Testemunha relata postura rígida de tenente afastada por morte de aluno soldado, mas nega desrespeito ou excessosO fotógrafo Lindomar Pereira de Araújo, que registrava o treinamento do 16º Curso de Formação do Corpo de Bombeiros na Lagoa Trevisan, momentos antes de o aluno soldado Rodrigo Claro, 21, se sentir mal, relatou em depoimento não ter presenciado situações de excesso ou tortura ao longo do trabalho. No entanto, diante das dificuldades relacionadas à atividade aquática, a tenente Isadora Ledur estaria “pegando no pé” de Rodrigo e de outros alunos. Ouvida pela corregedoria da Corporação na última semana, a testemunha também deverá entregar as fotos feitas na ocasião.

“Os instrutores cobram que os alunos façam as atividades, a tenente Ledur pegava no pé do AL SD Claro e de outro que não eram bons de água porque eles não estavam se esforçando como os demais. A Ten Ledur os ensinou no princípio das instruções de piscina, que na época eles eram muito ruins de água. Ela dizia que não podiam levar eles direto para o Manso sem ensinar primeiro o básico pra eles na piscina (Sic)”, respondeu ao ser perguntado sobre a ocorrência de situações em que os instrutores se dirigiram aos alunos com desrespeito ou palavras de baixo calão.

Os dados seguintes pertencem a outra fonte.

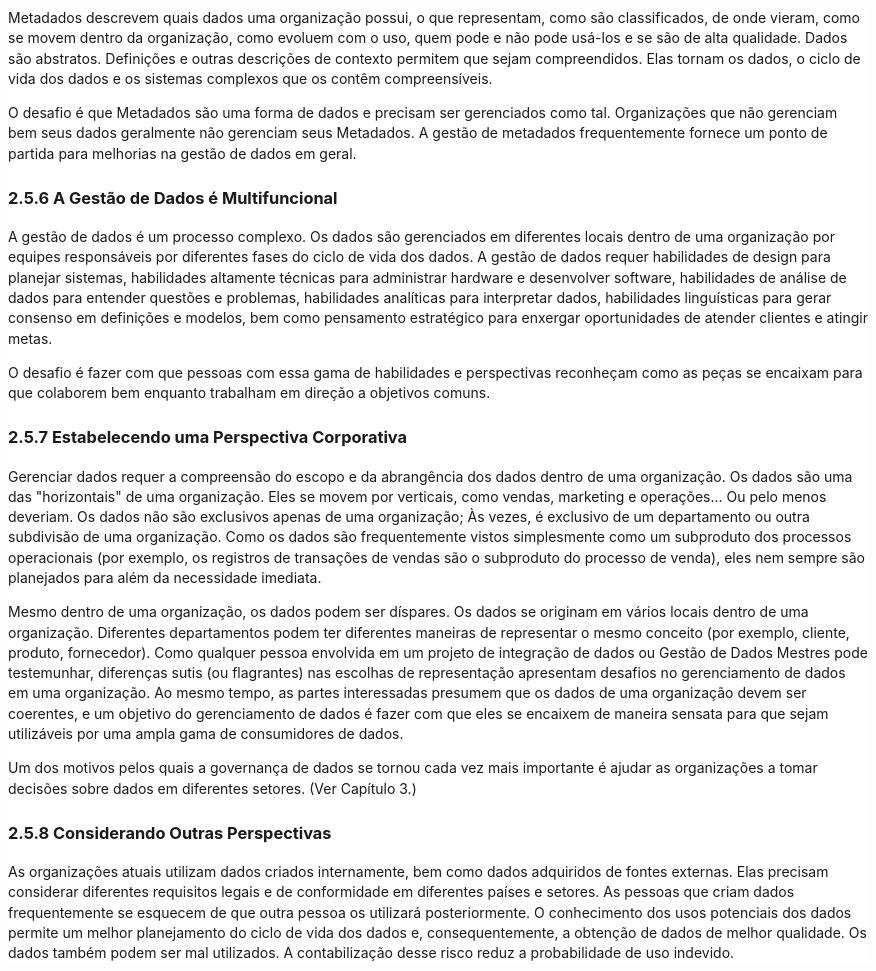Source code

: Metadados descrevem quais dados uma organização possui, o que representam, como são classificados, de onde vieram, como se movem dentro da organização, como evoluem com o uso, quem pode e não pode usá-los e se são de alta qualidade. Dados são abstratos. Definições e outras descrições de contexto permitem que sejam compreendidos. Elas tornam os dados, o ciclo de vida dos dados e os sistemas complexos que os contêm compreensíveis.

O desafio é que Metadados são uma forma de dados e precisam ser gerenciados como tal. Organizações que não gerenciam bem seus dados geralmente não gerenciam seus Metadados. A gestão de metadados frequentemente fornece um ponto de partida para melhorias na gestão de dados em geral.

### 2.5.6 A Gestão de Dados é Multifuncional

A gestão de dados é um processo complexo. Os dados são gerenciados em diferentes locais dentro de uma organização por equipes responsáveis ​​por diferentes fases do ciclo de vida dos dados. A gestão de dados requer habilidades de design para planejar sistemas, habilidades altamente técnicas para administrar hardware e desenvolver software, habilidades de análise de dados para entender questões e problemas, habilidades analíticas para interpretar dados, habilidades linguísticas para gerar consenso em definições e modelos, bem como pensamento estratégico para enxergar oportunidades de atender clientes e atingir metas.

O desafio é fazer com que pessoas com essa gama de habilidades e perspectivas reconheçam como as peças se encaixam para que colaborem bem enquanto trabalham em direção a objetivos comuns.

### 2.5.7 Estabelecendo uma Perspectiva Corporativa

Gerenciar dados requer a compreensão do escopo e da abrangência dos dados dentro de uma organização. Os dados são uma das "horizontais" de uma organização. Eles se movem por verticais, como vendas, marketing e operações... Ou pelo menos deveriam. Os dados não são exclusivos apenas de uma organização; Às vezes, é exclusivo de um departamento ou outra subdivisão de uma organização. Como os dados são frequentemente vistos simplesmente como um subproduto dos processos operacionais (por exemplo, os registros de transações de vendas são o subproduto do processo de venda), eles nem sempre são planejados para além da necessidade imediata.

Mesmo dentro de uma organização, os dados podem ser díspares. Os dados se originam em vários locais dentro de uma organização. Diferentes departamentos podem ter diferentes maneiras de representar o mesmo conceito (por exemplo, cliente, produto, fornecedor). Como qualquer pessoa envolvida em um projeto de integração de dados ou Gestão de Dados Mestres pode testemunhar, diferenças sutis (ou flagrantes) nas escolhas de representação apresentam desafios no gerenciamento de dados em uma organização. Ao mesmo tempo, as partes interessadas presumem que os dados de uma organização devem ser coerentes, e um objetivo do gerenciamento de dados é fazer com que eles se encaixem de maneira sensata para que sejam utilizáveis ​​por uma ampla gama de consumidores de dados.

Um dos motivos pelos quais a governança de dados se tornou cada vez mais importante é ajudar as organizações a tomar decisões sobre dados em diferentes setores. (Ver Capítulo 3.)

### 2.5.8 Considerando Outras Perspectivas

As organizações atuais utilizam dados criados internamente, bem como dados adquiridos de fontes externas. Elas precisam considerar diferentes requisitos legais e de conformidade em diferentes países e setores. As pessoas que criam dados frequentemente se esquecem de que outra pessoa os utilizará posteriormente. O conhecimento dos usos potenciais dos dados permite um melhor planejamento do ciclo de vida dos dados e, consequentemente, a obtenção de dados de melhor qualidade. Os dados também podem ser mal utilizados. A contabilização desse risco reduz a probabilidade de uso indevido.
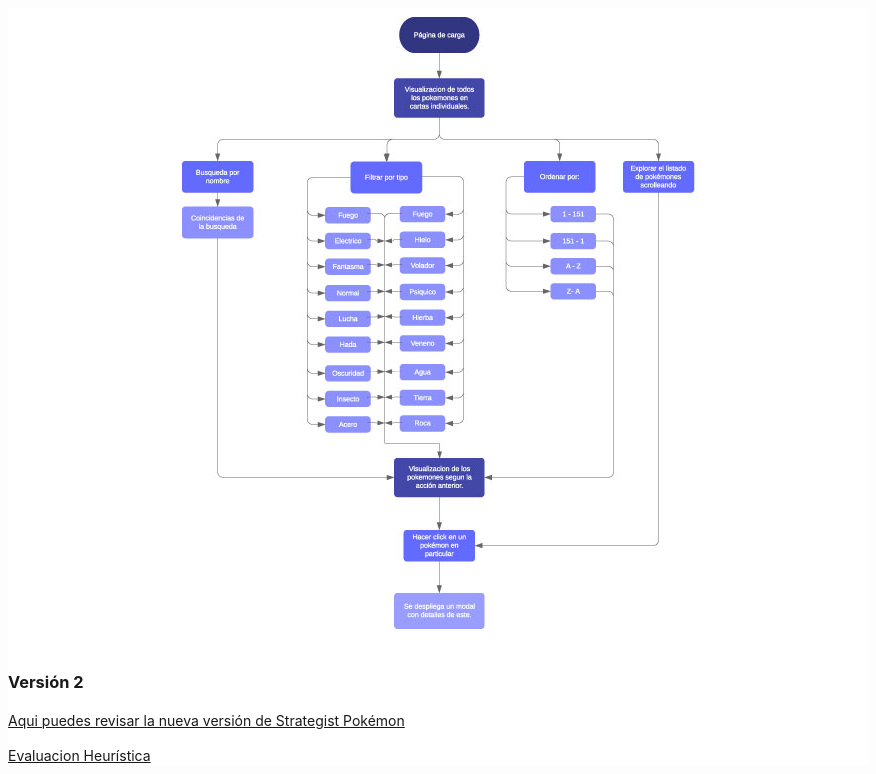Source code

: 
<p align="center">
<img src="src/img/redme/Flujo-version-UX.jpg">
</p>

### Versión 2

[Aqui puedes revisar la nueva versión de Strategist Pokémon](https://www.figma.com/file/R8bd1zGfnqOBWf8q4Qm8CR/POKEMON-strategist-MAJO-versi%C3%B3n-2)

[Evaluacion Heurística](https://docs.google.com/spreadsheets/d/1qy8L0qxudDaxiyVDogkSvLjFkWE1LGZb3FYZ-74Nnxw/edit#gid=0)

No documento, ao qual o Olhar Direto teve acesso, a testemunha responde a questionamentos feitos pelos advogados Eduardo F. Pinheiro, representante da tenente, e Lucas Kenji Rezente Murata, representante do tente coronel Marcelo Augusto Reveles. De acordo com ela, Rodrigo chegou a ser “rebocado” por outros dois alunos de uma parte rasa da lagoa e nega ter presenciado Ledur afundando algum aluno. A militar também teria o segurando enquanto o rebocava.

Questionado sobre o estado em que Rodrigo se apresentava, ele informou que no dia o aluno teria ficado aproximadamente 50 minutos fora da água, por sentir dores de cabeça e que não o viu vomitar. Diante da situação, a tenente disse que se ele não tivesse condições para mergulhar, que voltasse ao batalhão e relatasse o caso à coordenação.

No relato ele afirmou não ter presenciado nenhuma situação “estranha”, e disse que os alunos eram orientados a se manterem sempre próximos.  O fotógrafo também informou ter participado de um treinamento na piscina, anterior ao exercício realizado na lagoa. “Na piscina ela cobrava muito, pois quando eles nadavam lá, acabavam segurando nas raias. Então ela ia fazendo pressão mexendo nas raias e falando para os alunos continuarem.”

Em depoimento que durou mais de oito horas, Jane Patrícia Lima Claro, mãe do aluno soldado do Corpo de Bombeiros, Rodrigo Claro, morto depois de um treinamento na Lagoa Trevisan, confirmou os relatos do filho com relação a uma postura mais rígida da Tenente Isadora Ledur. Ao Olhar Direto, ela disse acreditar que a militar tenha cometido excessos, mas que não a condenará sem que o caso seja esclarecido pela corregedoria da instituição ou pela Polícia Civil, onde dois inquéritos são apurados. Ela e o marido foram ouvidos pelas duas instituições no sábado (26).

O caso 

Rodrigo ficou internado na Unidade de Terapia Intensiva (UTI) e faleceu por volta de 1h40 da quarta-feira (16). Ele teria sido dispensado no final do treinamento, após reclamar de dores na cabeça e exaustão. O Corpo de Bombeiros informou que já no Batalhão ele teria e queixado das dores e foi levado para a policlínica em frente à instituição.

Ali, sofreu duas convulsões e foi encaminhado em estado crítico ao Jardim Cuiabá, onde permaneceu internado em coma. O corpo de Rodrigo foi encaminhado ao Instituto Médico Legal, mas análise preliminares não apontaram a real causa da morte e por isso exames complementares serão realizados, de acordo com a perícia criminal.